DATA IN THIS EXERCISE:
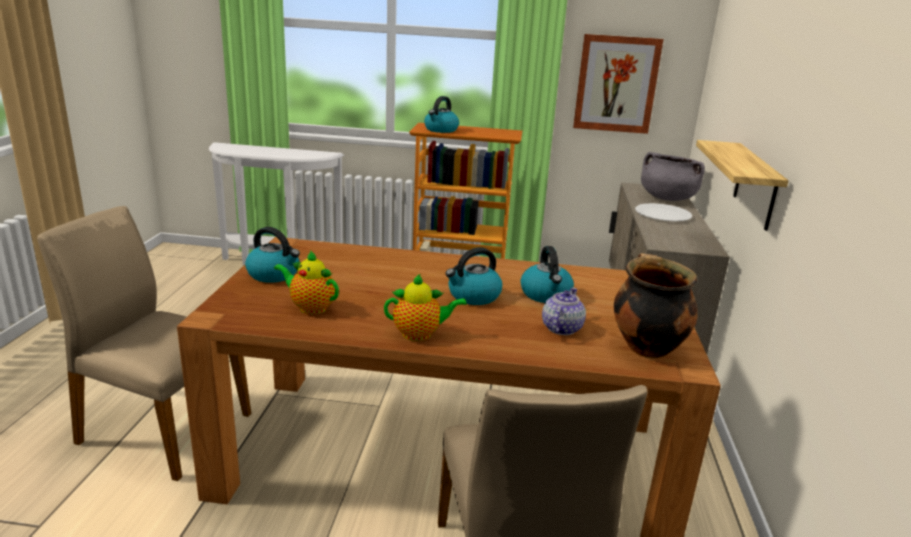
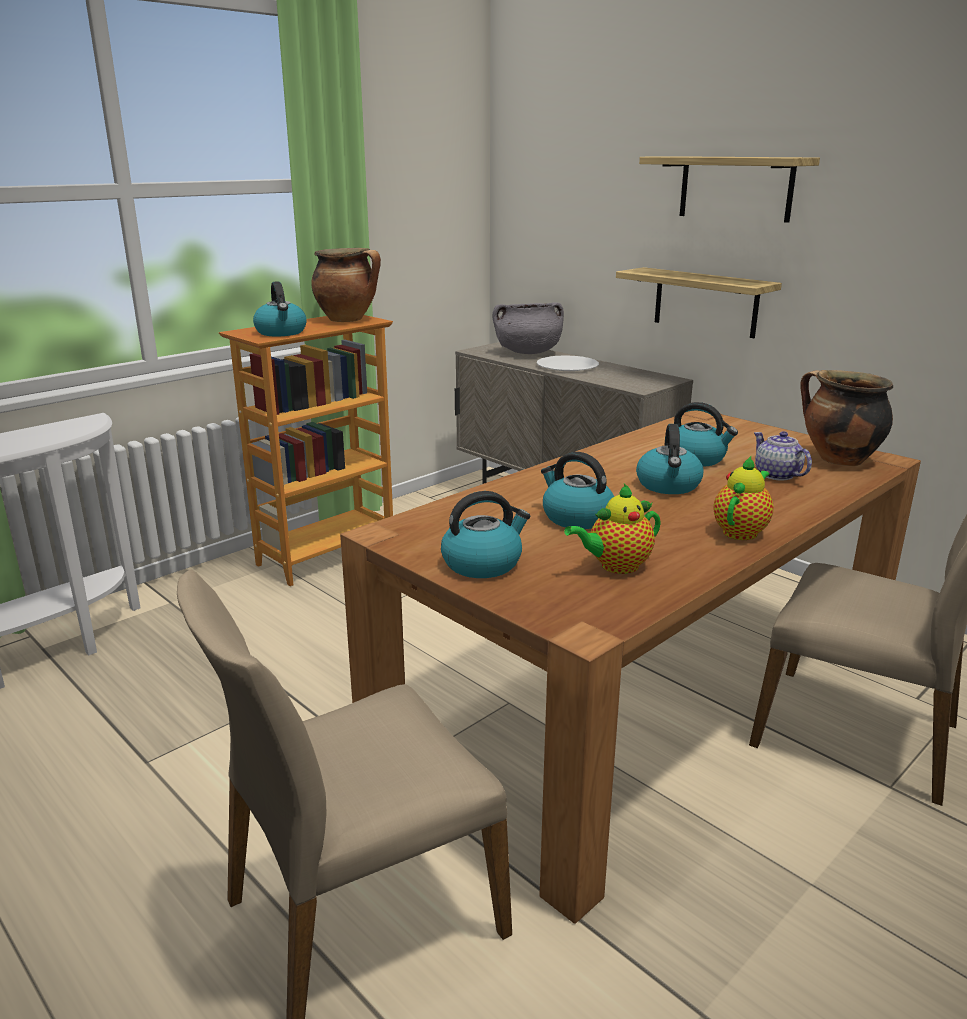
camera: 50 degrees left, 0 degrees up
picture [573,34,663,134] -> none
none -> cooking pot [311,248,381,322]
none -> kettle [541,452,614,529]
none -> shelf [639,156,820,223]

WORK REQUEST:
The word "none" appears in how many lines of the records? Give the number only.

RESPONSE TO THE TASK:
4